** SUPPLIED INFORMATION follows **
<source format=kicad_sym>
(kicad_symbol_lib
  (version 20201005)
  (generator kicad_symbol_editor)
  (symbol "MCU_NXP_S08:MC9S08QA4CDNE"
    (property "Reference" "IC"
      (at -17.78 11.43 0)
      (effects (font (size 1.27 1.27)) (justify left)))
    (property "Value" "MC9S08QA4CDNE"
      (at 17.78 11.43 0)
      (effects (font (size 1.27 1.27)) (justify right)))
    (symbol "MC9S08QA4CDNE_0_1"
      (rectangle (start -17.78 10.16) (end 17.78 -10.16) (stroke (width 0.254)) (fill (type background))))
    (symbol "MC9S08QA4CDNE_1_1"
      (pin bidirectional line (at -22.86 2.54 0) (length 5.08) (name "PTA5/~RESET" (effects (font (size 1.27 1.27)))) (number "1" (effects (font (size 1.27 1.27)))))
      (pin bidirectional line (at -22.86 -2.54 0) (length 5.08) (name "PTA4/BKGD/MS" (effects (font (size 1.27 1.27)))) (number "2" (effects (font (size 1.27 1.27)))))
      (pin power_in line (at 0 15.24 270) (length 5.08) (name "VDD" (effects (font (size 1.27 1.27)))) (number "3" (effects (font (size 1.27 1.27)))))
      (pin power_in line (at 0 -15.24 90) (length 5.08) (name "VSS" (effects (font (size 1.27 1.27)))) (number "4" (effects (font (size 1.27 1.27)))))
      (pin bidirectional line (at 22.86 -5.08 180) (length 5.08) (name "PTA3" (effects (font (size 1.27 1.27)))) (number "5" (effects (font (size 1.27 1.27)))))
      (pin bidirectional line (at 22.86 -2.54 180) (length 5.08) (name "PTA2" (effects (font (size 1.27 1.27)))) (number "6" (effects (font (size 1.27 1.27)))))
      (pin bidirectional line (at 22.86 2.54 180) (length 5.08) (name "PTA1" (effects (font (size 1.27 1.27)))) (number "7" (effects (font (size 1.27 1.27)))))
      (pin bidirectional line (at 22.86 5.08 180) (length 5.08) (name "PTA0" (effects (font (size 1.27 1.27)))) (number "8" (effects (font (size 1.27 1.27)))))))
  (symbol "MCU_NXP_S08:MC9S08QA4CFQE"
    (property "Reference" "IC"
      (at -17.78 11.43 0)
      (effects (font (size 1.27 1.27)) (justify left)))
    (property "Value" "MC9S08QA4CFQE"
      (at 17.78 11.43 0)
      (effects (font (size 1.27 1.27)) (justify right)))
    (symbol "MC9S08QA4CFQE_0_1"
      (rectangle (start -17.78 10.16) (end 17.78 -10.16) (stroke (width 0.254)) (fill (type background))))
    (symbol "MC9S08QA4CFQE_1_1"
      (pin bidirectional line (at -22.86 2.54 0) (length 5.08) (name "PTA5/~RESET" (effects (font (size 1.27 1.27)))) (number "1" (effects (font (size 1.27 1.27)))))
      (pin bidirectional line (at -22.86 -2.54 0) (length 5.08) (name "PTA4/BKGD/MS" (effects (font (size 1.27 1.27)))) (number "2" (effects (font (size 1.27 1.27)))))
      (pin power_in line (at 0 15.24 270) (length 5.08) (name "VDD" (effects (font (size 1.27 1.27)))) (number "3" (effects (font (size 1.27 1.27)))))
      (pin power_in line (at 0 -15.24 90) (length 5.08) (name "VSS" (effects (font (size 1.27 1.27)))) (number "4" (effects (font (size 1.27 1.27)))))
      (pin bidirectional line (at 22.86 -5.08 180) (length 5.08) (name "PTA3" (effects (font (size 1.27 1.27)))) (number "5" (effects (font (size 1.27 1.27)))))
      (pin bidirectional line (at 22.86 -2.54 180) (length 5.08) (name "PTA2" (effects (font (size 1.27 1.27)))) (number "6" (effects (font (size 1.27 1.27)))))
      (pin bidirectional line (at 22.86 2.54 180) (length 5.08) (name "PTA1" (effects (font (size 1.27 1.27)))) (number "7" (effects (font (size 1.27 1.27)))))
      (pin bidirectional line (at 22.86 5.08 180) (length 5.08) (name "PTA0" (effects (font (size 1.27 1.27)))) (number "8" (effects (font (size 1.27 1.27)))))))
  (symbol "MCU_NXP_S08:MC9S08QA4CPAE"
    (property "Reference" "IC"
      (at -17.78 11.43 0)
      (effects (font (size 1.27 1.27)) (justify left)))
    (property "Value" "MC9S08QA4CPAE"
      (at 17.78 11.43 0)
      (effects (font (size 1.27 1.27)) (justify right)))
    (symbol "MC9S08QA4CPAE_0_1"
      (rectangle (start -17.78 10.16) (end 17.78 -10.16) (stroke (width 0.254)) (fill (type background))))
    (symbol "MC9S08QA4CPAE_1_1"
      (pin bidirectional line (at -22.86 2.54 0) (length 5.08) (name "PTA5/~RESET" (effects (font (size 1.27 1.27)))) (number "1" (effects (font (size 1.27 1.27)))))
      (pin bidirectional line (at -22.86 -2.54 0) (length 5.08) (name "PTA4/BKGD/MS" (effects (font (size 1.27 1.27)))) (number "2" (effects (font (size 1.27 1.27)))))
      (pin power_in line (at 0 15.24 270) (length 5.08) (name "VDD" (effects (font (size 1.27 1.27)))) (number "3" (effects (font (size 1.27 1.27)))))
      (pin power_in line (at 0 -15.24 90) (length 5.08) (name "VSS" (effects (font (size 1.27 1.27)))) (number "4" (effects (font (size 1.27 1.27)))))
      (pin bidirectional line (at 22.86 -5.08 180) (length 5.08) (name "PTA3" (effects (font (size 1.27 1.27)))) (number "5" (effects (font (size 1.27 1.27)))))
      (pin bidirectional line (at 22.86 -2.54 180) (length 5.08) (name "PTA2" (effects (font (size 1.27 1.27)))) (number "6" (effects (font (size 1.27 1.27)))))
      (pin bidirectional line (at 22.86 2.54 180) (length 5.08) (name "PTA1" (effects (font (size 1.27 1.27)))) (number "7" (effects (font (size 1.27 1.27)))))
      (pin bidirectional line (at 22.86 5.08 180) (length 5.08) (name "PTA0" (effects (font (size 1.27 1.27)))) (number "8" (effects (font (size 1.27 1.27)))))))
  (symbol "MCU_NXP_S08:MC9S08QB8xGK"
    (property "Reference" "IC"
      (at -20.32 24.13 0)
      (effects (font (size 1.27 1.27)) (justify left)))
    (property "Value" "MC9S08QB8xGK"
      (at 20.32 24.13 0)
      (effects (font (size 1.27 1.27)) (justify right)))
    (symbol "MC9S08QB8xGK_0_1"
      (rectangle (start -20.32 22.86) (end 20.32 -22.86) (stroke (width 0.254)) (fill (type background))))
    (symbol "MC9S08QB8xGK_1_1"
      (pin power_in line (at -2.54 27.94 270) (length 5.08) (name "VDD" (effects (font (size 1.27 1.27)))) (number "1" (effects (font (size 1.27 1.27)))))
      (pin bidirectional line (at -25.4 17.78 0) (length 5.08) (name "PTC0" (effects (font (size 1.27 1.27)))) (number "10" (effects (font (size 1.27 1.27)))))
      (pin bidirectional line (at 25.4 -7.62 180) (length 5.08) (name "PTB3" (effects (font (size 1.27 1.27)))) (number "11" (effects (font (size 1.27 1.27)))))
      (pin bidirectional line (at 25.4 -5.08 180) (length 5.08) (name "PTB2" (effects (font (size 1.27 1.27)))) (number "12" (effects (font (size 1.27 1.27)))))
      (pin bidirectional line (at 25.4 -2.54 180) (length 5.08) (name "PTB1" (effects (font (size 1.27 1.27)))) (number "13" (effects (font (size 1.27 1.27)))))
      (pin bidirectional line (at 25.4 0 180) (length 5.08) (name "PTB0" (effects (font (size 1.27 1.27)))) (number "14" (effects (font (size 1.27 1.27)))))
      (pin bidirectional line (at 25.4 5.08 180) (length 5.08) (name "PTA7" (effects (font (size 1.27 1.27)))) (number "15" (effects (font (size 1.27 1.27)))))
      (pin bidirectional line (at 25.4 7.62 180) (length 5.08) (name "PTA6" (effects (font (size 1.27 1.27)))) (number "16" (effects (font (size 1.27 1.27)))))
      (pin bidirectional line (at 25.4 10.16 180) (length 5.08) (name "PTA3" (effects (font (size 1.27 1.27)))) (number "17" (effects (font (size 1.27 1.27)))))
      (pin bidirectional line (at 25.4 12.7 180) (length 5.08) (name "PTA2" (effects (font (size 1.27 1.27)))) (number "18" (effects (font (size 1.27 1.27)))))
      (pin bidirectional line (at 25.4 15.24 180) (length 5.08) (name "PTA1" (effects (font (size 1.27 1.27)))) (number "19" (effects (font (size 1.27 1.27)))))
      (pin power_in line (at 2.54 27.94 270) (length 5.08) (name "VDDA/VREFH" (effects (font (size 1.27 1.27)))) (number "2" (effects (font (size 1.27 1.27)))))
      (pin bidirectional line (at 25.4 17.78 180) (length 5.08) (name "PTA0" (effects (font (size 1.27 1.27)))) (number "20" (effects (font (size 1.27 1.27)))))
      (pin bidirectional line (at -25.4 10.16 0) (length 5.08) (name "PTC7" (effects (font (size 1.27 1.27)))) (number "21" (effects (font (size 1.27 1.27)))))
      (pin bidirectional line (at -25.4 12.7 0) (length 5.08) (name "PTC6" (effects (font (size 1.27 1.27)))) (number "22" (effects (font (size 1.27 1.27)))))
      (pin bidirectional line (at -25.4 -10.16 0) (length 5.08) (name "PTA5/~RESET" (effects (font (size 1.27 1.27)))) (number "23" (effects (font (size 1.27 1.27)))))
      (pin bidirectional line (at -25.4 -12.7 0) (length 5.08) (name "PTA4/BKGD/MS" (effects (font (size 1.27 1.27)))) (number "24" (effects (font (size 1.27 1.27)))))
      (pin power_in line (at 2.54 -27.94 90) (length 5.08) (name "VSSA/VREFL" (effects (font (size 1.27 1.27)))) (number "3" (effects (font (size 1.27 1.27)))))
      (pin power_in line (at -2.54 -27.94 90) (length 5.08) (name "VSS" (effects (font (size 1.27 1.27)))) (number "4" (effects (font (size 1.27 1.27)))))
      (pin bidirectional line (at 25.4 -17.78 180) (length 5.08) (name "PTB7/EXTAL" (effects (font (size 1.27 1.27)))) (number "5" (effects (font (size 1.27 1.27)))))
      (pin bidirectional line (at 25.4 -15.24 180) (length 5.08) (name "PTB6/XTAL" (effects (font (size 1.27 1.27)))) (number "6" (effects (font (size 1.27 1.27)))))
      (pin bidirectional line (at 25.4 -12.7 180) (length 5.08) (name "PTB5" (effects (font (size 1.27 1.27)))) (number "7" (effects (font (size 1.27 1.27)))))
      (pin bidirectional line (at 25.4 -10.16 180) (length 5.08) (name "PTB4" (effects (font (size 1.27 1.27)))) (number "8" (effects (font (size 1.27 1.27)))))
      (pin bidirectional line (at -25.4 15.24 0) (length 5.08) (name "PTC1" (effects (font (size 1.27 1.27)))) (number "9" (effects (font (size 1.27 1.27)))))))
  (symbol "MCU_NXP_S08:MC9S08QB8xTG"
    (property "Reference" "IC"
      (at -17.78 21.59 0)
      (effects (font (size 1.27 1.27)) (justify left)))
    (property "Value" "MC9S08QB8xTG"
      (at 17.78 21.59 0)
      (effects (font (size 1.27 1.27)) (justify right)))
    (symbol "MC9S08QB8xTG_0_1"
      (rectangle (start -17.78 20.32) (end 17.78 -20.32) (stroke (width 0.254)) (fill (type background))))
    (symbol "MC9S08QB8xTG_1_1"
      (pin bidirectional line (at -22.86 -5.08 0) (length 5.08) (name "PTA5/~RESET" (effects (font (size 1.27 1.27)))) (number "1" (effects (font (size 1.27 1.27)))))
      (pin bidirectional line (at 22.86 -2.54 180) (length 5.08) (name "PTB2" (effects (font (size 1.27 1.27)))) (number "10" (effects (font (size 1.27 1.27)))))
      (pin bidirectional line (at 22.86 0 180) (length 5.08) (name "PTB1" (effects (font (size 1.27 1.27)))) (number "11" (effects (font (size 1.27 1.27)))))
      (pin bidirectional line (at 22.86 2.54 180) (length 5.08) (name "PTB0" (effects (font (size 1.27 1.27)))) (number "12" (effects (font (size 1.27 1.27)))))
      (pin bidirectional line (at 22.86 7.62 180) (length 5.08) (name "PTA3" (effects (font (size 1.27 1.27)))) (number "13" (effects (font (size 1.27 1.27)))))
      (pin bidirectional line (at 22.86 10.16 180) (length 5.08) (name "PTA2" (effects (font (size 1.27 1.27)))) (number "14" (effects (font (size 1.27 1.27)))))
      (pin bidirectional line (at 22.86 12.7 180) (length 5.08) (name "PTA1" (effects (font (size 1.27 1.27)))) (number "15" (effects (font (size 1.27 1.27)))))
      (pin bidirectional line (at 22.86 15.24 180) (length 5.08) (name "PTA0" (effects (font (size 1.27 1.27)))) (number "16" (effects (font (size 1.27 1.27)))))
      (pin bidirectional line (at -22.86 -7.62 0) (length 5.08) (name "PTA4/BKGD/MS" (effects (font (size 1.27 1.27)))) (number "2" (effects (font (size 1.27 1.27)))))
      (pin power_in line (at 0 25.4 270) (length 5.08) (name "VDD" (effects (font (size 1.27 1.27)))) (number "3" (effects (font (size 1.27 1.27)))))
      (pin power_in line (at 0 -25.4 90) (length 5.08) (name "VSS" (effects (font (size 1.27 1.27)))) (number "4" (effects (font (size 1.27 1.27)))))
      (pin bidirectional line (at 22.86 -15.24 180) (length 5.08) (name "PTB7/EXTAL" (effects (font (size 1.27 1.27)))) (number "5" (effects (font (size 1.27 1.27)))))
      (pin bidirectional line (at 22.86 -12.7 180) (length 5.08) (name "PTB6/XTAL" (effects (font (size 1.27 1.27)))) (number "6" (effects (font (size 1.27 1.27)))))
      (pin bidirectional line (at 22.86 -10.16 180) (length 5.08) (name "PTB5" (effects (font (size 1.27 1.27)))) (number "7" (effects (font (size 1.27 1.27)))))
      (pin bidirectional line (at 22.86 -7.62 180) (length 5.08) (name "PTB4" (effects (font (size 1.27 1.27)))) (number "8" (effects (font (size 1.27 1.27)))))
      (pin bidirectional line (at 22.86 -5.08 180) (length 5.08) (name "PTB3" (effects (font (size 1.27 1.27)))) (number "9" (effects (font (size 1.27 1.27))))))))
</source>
** End of SUPPLIED INFORMATION **
● TASK ITEM:
Copy the stretch of the records above that runs from the line with "(pin bidirectional line (at 25.4 15.24" through the line with "(pin bidirectional line (at -25.4 10.16". Both end lines belong in the copy, and nothing else does.

● EXPECTED ANSWER:
      (pin bidirectional line (at 25.4 15.24 180) (length 5.08) (name "PTA1" (effects (font (size 1.27 1.27)))) (number "19" (effects (font (size 1.27 1.27)))))
      (pin power_in line (at 2.54 27.94 270) (length 5.08) (name "VDDA/VREFH" (effects (font (size 1.27 1.27)))) (number "2" (effects (font (size 1.27 1.27)))))
      (pin bidirectional line (at 25.4 17.78 180) (length 5.08) (name "PTA0" (effects (font (size 1.27 1.27)))) (number "20" (effects (font (size 1.27 1.27)))))
      (pin bidirectional line (at -25.4 10.16 0) (length 5.08) (name "PTC7" (effects (font (size 1.27 1.27)))) (number "21" (effects (font (size 1.27 1.27)))))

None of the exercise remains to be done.